Akan tetapi Ci-keng menjadi amat kaget tak terhingga. Dengan kepandaiannya sekarang, betapa pun lawan menyerangnya dengan senjata rahasia pasti dapat ditangkapnya tanpa meleset, siapa tahu sebuah sepatu butut yang tampaknya menyambar tiba dengan perlahan itu ternyata tidak dapat ditangkapnya. Keruan ia tidak berani ragu lagi, segera ia ikut menyembah dan memperkenalkan namanya.

“Ha-ha-ha,” Ciu Pek-thong tertawa. “Penilaian Khu Ju-ki dan Ong Ju-it sungguh rendah, mengapa menerima murid-murid tak becus begini? Sudahlah, siapa yang minta disembah kalian?” Setelah itu mendadak dia membentak: “Serbu!” serentak keempat ekor unta membedal cepat ke depan.

Namun secepat burung terbang Hoat-ong sudah melayang ke sana lantas menghadang di depan kawanan unta sambil berseru:

“Nanti dulu!” Kedua tangannya menahan batok kepala dua ekor unta yang di depan, seketika unta yang sedang berlari itu dapat dihentikan dan bahkan didorong mundur beberapa langkah.

Ciu Pek-thong menjadi marah, teriaknya: “Toa-hwesio, apakah kau mengajakku berkelahi? Sudah belasan tahun Lo-wan-tong tidak menemukan tandingan, kini kepalanku memang sedang gatal, mari kita coba-coba beberapa jurus!”

Sifat Ciu Pek-thong memang keranjingan ilmu silat, semakin tua bukannya semakin loyo, tapi kepandaiannya semakin tinggi sehingga tidak ada seorang pun yang berani bergebrak dengannya. Tetapi dia pun tahu bahwa ilmu silat Kim-lunHoat-ong cukup lihay dan dapat diajak berkelahi, maka segera dia menggosok kepalan dan ingin bergebrak. Namun Hoat-ong meng-goyang tangannya sambil berkata:

“Tidak, selamanya aku tidak sudi bergebrak dengan manusia yang tidak tahu malu.

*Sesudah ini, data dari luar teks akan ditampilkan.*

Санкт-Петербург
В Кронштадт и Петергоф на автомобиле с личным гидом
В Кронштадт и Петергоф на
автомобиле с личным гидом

Kalau kau memaksa, silakan kau pukul saja dan pasti takkan kubalas.”

Tentu saja Pek-thong menjadi marah, damperatnya: “Mengapa kau berani menganggap aku manusia tidak tahu malu?”

“Habis, sudah jelas kau tahu aku tidak berada di tempat, kau mencuri panji kebesaran ini, apa namanya perbuatanmu ini kalau bukan tidak tahu malu?” jawab Hoat-ong. “Huh, kau merasa bukan tandinganku, maka ketika aku pergi, kesempatan baik lantas kau gunakan. He-he, Ciu Pek-thong, kau benar-benar tidak punya muka.”

“Baik, aku dapat menandingi kau atau tidak mari kita berkelahi saja dan segera dapat diketahui,” tantang Pek-thong.

Hoat-ong sengaja menggeleng dan menjawab. “Sudah kukatakan aku tak sudi bertempur dengan manusia tak tahu malu, kau tidak dapat memaksaku. Kepalanku cukup terhormat, jika menghantam badan manusia tidak tahu malu, kepalanku bisa berbau busuk dan bau busuknya takkan hilang selama 3 tahun 3 bulan.”

Ciu Pek-thong tambah murka, teriaknya: “Habis bagaimana menurut kau?!”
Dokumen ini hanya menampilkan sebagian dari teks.